Open MislavJuric opened this issue 1 year ago • 2 comments

Summary

I think I discovered a bug related to BLEU calculation which occurs if you compare two identical strings. The expected behavior is that the BLEU of completely identical strings is 1.0, while in some cases I get 0.0.

OS and Python versions

  • OS: Windows 10 Pro
  • Python: 3.10.13
  • Evaluate: 0.4.1

Bug description

If you run:

import evaluate
bleu = evaluate.load("bleu")
bleu.compute(predictions=["Duplicate string"], references=[["Dupliacte string"]])

you get:

{'bleu': 0.0,
 'precisions': [0.5, 0.0, 0.0, 0.0],
 'brevity_penalty': 1.0,
 'length_ratio': 1.0,
 'translation_length': 2,
 'reference_length': 2}

as the output.

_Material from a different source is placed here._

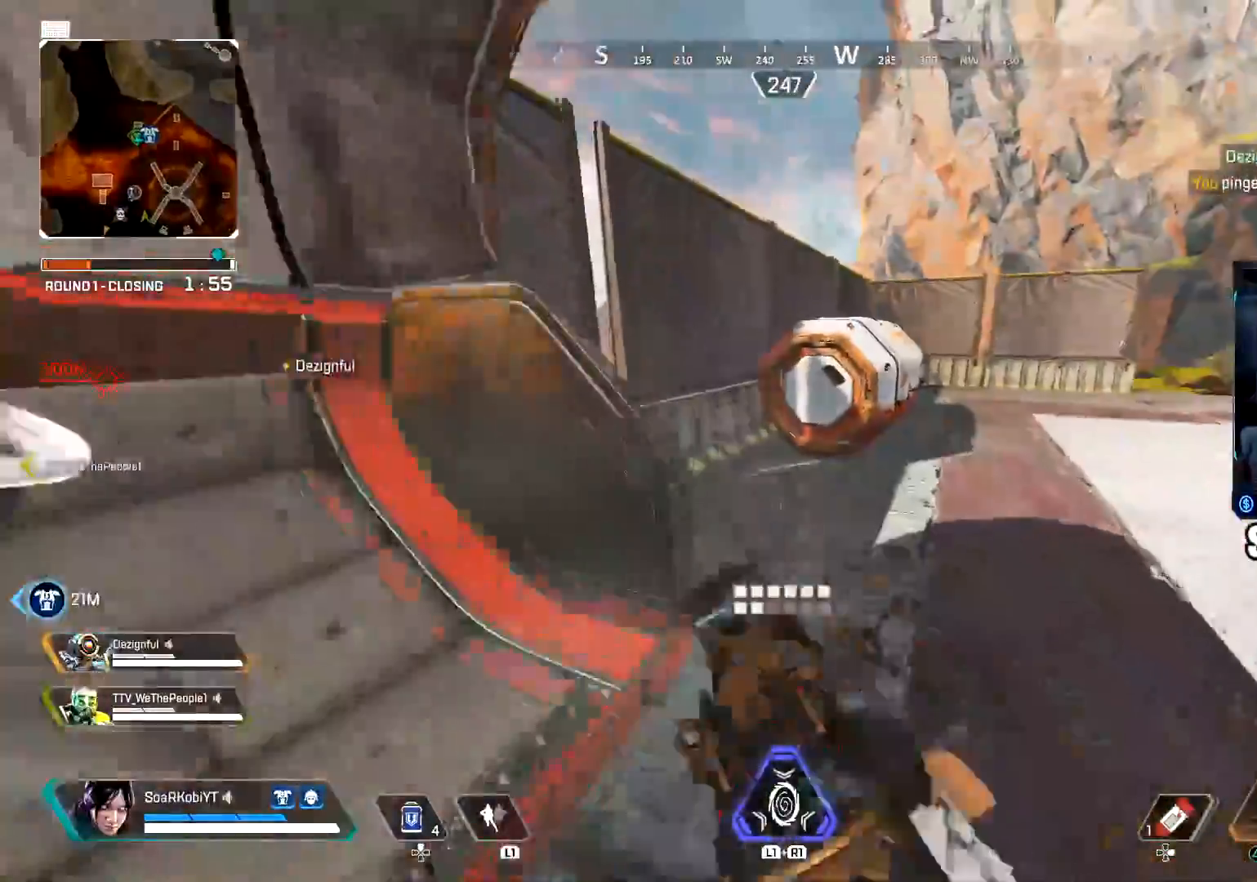
{"buttons": [], "left_stick": "up", "right_stick": "center", "events": [[17, "L3", "up"], [167, "right_stick", "up-right"], [200, "SQUARE", "down"], [267, "SQUARE", "up"], [300, "right_stick", "center"], [367, "SQUARE", "down"], [434, "SQUARE", "up"]]}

I expected the 'bleu' to be 1.0.

Similar thing happens if you run:

bleu.compute(predictions=["foobar"], references=[["foobar"]])

you get:

{'bleu': 0.0,
 'precisions': [1.0, 0.0, 0.0, 0.0],
 'brevity_penalty': 1.0,
 'length_ratio': 1.0,
 'translation_length': 1,
 'reference_length': 1}

Again, I expected BLEU to be 1.0, not 0.0.

MislavJuric avatar Dec 27 '23 10:12 MislavJuric

This will happen for any input sentence having less than 4 words for the default case.

I checked and found that evaluate uses Tensorflow implementation for bleu calculation. Based on the following code, if the sentence length is less than the max_order, then you will always get the bleu score as 0 (irrespective of the reference and predicted sentence).

if min(precisions) > 0:
  p_log_sum = sum((1. / max_order) * math.log(p) for p in precisions)
  geo_mean = math.exp(p_log_sum)
else:
  geo_mean = 0

.
.
.

bleu = geo_mean * bp

I'm not an expert in machine translation, so not sure if this is the expected behaviour. However, I would have guessed that if the precision is 0, then that particular n-gram case should not be considered for the geometric mean (coefficient must be made 0, instead of entire geo_mean).

Hoping some expert here helps us out to mention the correct resolution.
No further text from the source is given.